4. Audit and Enforcement Phase#
4.1. Calculation of the expansion base restricted to the measured degrees of freedom#
First, the mesh of the measurement is projected onto the mesh of the numerical model. The participation of the nodes of the numerical model is then determined for each measurement node via the shape function of the element that contains the measurement node. The correspondence obtained between the nodes is provided in file MESSAGE of the Aster study.
The second treatment consists in calculating the field component (expansion base) at the measurement node according to the measured degrees of freedom.
4.2. Generalized coordinate calculation#
The solution to the minimization equation is given by:
\(\begin{array}{ccc}\eta (0)& \text{=}& {\left[{\stackrel{ˉ}{\Phi }}_{\mathrm{num}}^{T}{\stackrel{ˉ}{\Phi }}_{\mathrm{num}}\right]}^{\text{-}1}{\stackrel{ˉ}{\Phi }}_{\mathrm{num}}^{T}{q}_{\mathrm{exp}}(0)\\ \eta (i)& \text{=}& {\left[{\stackrel{ˉ}{\Phi }}_{\mathrm{num}}^{T}{\stackrel{ˉ}{\Phi }}_{\mathrm{num}}+\alpha (i)\right]}^{\text{-}1}({\stackrel{ˉ}{\Phi }}_{\mathrm{num}}^{T}{q}_{\mathrm{exp}}(i)+\alpha (i){\eta }_{\mathrm{priori}})\end{array}\)
With:
\(\eta (i)\): generalized coordinates for the order number i (ti or fi),
\({q}_{\mathrm{exp}}(i)\): measure at order number i,
\({\stackrel{ˉ}{\Phi }}_{\mathrm{num}}\): expansion base restricted to the degrees of freedom of measurement,
\(\alpha (i)\): coefficients allowing to specify the weight assigned to the information a priory to the order number i. These variables or functions are defined by the user in the COEF_PONDER or COEF_PONDER_F operands of the keyword factor RESOLUTION. They are introduced in the form of a list of real numbers or functions and correspond, term by term, to each vector of the expansion base selected.

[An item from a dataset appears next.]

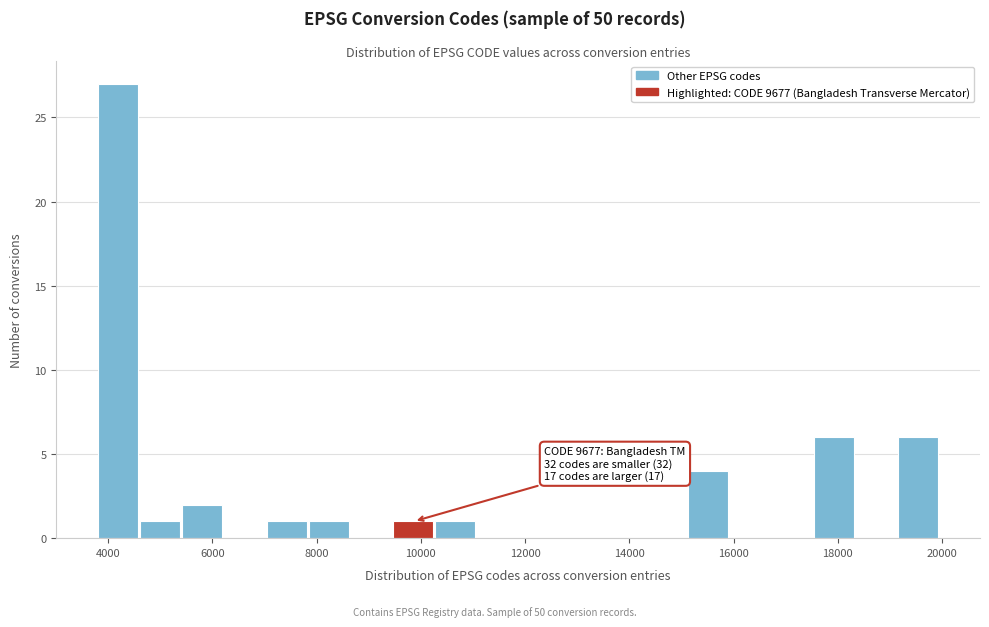

Over which range of the x-axis is the bar tallest?

3800 to 4600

Depending on the method used, the preceding parameters are divided as follows:
Without regularization: \(\alpha =0\)
Minimum standard (NORM_MIN): \({\eta }_{\mathrm{priori}}=0\)

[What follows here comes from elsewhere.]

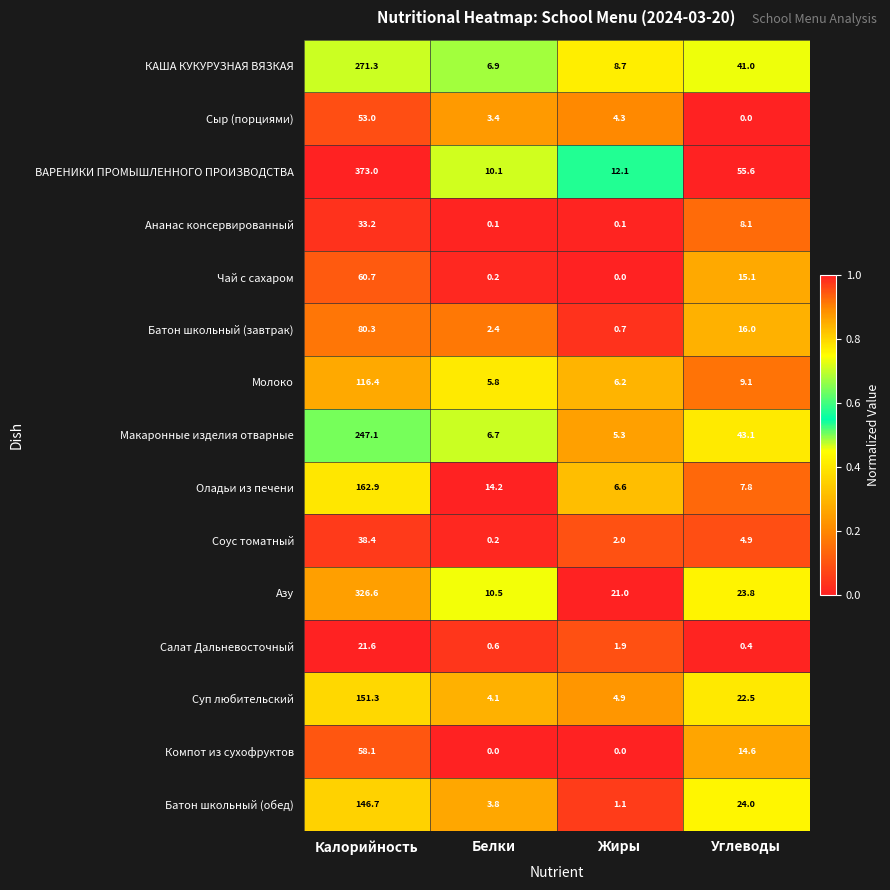

How many categories are shown in the chart?

4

Tikhonov « relative » (TIK_RELA): \({\eta }_{\mathrm{priori}}={\eta }_{i-1}\)
Note 1:
If a weighting coefficient is negative, the treatment stops in a fatal error.
Note 2:
If all the weighting coefficients are zero for a given order number and the number of measurements is strictly less than the number of base vectors, an alarm message is sent to warn of the risk of a singular matrix (in fact, in this case, there is no uniqueness of the solution) .
At the end of the calculation, the generalized coordinates identified are derived in order to calculate the corresponding speeds and accelerations.
The result of the reversal is a tran_gene, harm_gene, or mode_gene concept.